Next Article in Journal
Machine Learning Quantitative Structure–Property Relationships as a Function of Ionic Liquid Cations for the Gas-Ionic Liquid Partition Coefficient of Hydrocarbons
Previous Article in Journal
Physiological and Transcriptome Analysis on Diploid and Polyploid Populus ussuriensis Kom. under Salt Stress
 
 
Article
Peer-Review Record

Prediction of Time-Series Transcriptomic Gene Expression Based on Long Short-Term Memory with Empirical Mode Decomposition

Int. J. Mol. Sci. 2022, 23(14), 7532; https://doi.org/10.3390/ijms23147532
by Ying Zhou 1, Erteng Jia 1, Huajuan Shi 1, Zhiyu Liu 1, Yuqi Sheng 1, Min Pan 2, Jing Tu 1, Qinyu Ge 1,* and Zuhong Lu 1
Reviewer 1: Anonymous
Reviewer 2:
Int. J. Mol. Sci. 2022, 23(14), 7532; https://doi.org/10.3390/ijms23147532
Submission received: 14 June 2022 / Revised: 3 July 2022 / Accepted: 4 July 2022 / Published: 7 July 2022
(This article belongs to the Section Molecular Informatics)

Round 1

Reviewer 1 Report

My suggestions

1. You may mention the sample sources of RNA, and the advantages and disadvantages of different sample types (such as blood, tissue etc.). 

2. Some parts of figure 1 and Figure 3 may be difficult to read. Figure 1 may be re-uploaded in a bigger size.

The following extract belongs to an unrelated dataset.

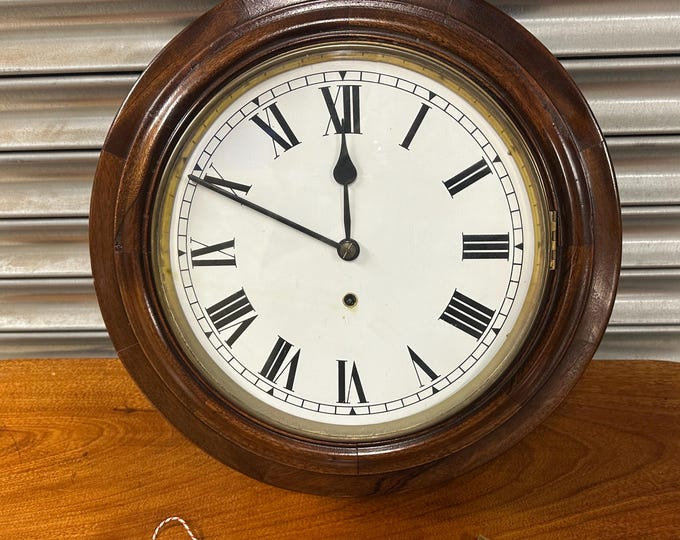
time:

3. Is this model useful in disease prediction? Could you add a few examples of which disease this model could be useful to be predicted? 

Author Response

Dear Reviewers:

Thank you for your comments concerning our manuscript entitled “Prediction of Time-Series Transcriptomic Gene Expression Based on Long Short-Term Memory with Empirical Mode Decomposition” (Submission ID: ijms-1793702). Those comments are all valuable and very helpful for revising and improving our paper, as well as the important guiding significance to our research. We have carefully studied these comments and corrected the paper in the hope that it will be more suitable for International journal of molecular sciences.

 

Responds to the Reviewer :

Comment 1 :

  1. You may mention the sample sources of RNA, and the advantages and disadvantages of different sample types (such as blood, tissue etc.).

Response:

Thank you very much for your suggestion. RNA degradation always takes place in the tissue that is removed and stored for later processing. However, this process is not only influenced by the time between removing the specimen and the removal of the tissue specimen, but rather by the time between removal of the specimen and the disruption of the blood supply that depends on the type of tissue that is removed.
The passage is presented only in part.